_What to produce_: Of the lines below, write out exactly those from the line with "jar: present [179,293,228,359]" through the line with "framed print: none [702,250,836,415]", both included, and skip the rest.

_Material shown_:

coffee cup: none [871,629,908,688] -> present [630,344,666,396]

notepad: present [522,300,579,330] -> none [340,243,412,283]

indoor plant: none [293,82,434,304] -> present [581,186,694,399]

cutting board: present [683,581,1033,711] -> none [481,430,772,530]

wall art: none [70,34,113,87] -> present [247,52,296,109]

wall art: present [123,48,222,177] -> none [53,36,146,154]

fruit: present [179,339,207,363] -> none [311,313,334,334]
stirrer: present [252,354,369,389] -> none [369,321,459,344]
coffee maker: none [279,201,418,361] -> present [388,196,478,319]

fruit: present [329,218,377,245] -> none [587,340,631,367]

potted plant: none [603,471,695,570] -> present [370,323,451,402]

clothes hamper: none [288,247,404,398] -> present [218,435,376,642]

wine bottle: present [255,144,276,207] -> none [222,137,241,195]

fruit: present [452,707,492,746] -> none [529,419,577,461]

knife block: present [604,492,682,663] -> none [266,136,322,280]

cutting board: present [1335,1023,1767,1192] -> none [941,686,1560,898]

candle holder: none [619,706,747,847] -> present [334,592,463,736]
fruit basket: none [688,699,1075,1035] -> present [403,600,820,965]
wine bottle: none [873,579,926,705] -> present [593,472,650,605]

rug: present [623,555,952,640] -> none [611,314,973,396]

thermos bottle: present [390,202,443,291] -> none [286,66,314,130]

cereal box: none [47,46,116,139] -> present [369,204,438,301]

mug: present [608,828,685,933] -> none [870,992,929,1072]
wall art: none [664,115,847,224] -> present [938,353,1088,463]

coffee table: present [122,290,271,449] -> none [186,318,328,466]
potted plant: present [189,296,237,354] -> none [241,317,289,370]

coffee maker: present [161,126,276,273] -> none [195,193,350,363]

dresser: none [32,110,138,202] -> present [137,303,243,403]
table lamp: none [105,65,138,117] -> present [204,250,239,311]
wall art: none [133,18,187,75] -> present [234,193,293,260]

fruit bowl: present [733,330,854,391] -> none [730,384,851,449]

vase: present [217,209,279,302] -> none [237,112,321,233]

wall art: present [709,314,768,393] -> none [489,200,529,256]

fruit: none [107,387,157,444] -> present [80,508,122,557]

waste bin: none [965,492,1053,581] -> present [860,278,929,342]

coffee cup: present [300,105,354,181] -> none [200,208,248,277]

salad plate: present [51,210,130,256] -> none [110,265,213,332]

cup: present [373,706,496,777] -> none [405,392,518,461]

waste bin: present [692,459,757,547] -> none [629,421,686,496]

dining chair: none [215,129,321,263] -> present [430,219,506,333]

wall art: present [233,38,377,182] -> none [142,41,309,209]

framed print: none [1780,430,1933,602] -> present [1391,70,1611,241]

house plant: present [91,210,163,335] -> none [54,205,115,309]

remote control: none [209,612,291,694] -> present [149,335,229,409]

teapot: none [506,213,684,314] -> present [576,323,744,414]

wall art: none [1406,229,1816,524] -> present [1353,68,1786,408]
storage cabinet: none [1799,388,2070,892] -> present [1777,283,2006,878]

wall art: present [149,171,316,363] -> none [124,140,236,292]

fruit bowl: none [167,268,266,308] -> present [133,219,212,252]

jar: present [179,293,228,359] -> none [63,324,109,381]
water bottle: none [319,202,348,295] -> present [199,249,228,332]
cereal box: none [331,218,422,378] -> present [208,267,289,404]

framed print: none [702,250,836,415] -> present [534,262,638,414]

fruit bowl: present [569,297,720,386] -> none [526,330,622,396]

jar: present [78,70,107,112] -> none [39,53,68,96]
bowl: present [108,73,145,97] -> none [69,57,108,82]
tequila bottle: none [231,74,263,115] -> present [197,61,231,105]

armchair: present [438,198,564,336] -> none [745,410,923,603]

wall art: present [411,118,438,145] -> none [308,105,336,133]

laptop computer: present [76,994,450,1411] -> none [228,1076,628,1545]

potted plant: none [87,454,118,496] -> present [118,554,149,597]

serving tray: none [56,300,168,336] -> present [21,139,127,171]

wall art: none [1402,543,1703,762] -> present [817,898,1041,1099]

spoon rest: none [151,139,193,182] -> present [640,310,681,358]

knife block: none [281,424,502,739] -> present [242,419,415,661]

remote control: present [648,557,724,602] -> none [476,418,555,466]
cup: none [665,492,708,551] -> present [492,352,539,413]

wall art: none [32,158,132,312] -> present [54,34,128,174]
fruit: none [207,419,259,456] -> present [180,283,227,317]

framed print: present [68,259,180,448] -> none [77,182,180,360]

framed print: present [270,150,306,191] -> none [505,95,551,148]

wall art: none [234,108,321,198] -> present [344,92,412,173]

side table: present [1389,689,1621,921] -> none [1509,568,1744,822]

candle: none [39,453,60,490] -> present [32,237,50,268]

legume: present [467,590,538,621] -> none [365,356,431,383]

_Solution_:
jar: present [179,293,228,359] -> none [63,324,109,381]
water bottle: none [319,202,348,295] -> present [199,249,228,332]
cereal box: none [331,218,422,378] -> present [208,267,289,404]

framed print: none [702,250,836,415] -> present [534,262,638,414]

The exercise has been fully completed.